I’m unsure of how things will unfold in the future, but I wanted to share (for those interested!) that I am quite active on my social media platforms, including Twitter @mrsdalcoholfree, Instagram @mrs_d_alcoholfree, and my Facebook page – Mrs D Is Going Without.
Currently, I am doing fairly well. I’m still searching for work outside the home but have faith that the right opportunity will come along soon. In the meantime, I am managing the Living Sober website, cherishing my time with my kids, and engaging in various household activities. I’m focused on taking care of my mental health through healthy eating, walking the dog, and hitting the gym. This is how I navigate my recovery by monitoring both my physical and emotional well-being and striving to maintain balance. I certainly don’t consider myself perfect (just last night, I had crackers slathered with butter and jam for dinner!), but that’s perfectly acceptable. Overall, I have made enormous strides since I decided to stop drinking.

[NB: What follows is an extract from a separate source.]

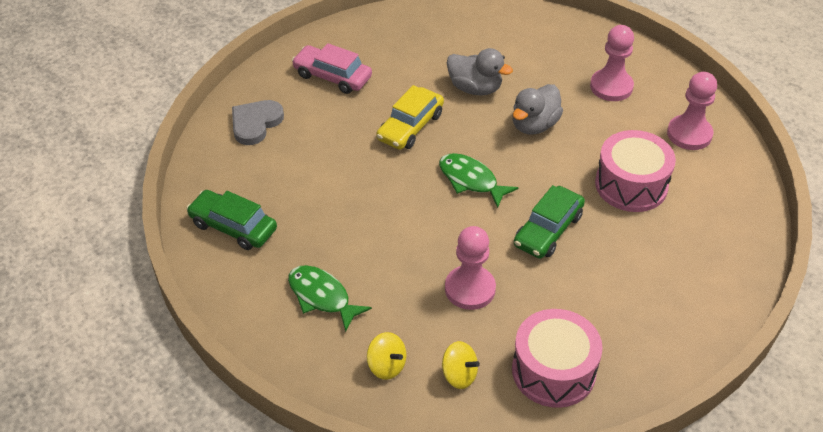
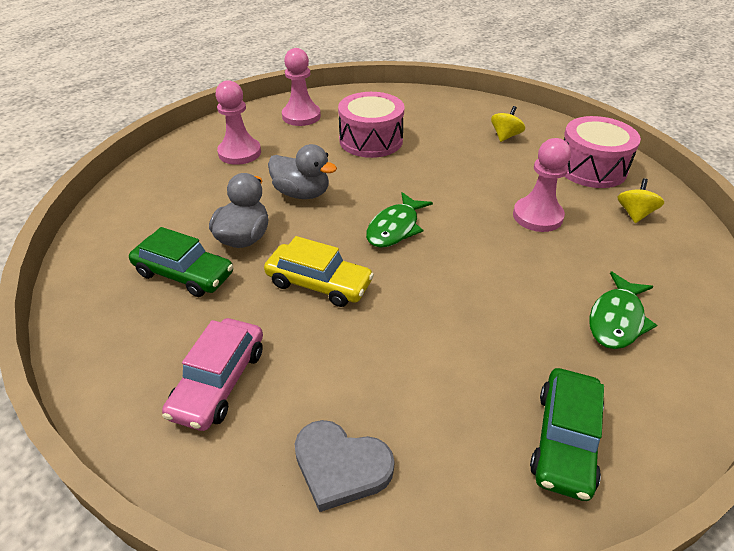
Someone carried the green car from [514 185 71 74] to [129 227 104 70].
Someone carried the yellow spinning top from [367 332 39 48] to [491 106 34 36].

I’ve fully come to terms with being an addict, recognizing that anything that triggers dopamine in my brain is like kryptonite to me. Thus, I avoid these stimuli (alcohol consistently, and sugar and flour about 90% of the time) because when I do, I experience freedom from cravings and compulsions, which is a much happier state for me. How mature of me!
Being sober is fantastic. I’ve become completely comfortable in my sober skin and can’t envision a life saturated with wine like it once was. I’m beyond thrilled to have removed alcohol from my life. I look at those who drink and see nothing that I feel I’ve missed out on. Perhaps that’s because I’ve forgotten the allure of the intoxicating liquid, but honestly, I don’t mind. Life, in its unfiltered state, is amazing. It’s daring, rebellious, gritty, authentic, grounded, and deeply rewarding. I have gained so much.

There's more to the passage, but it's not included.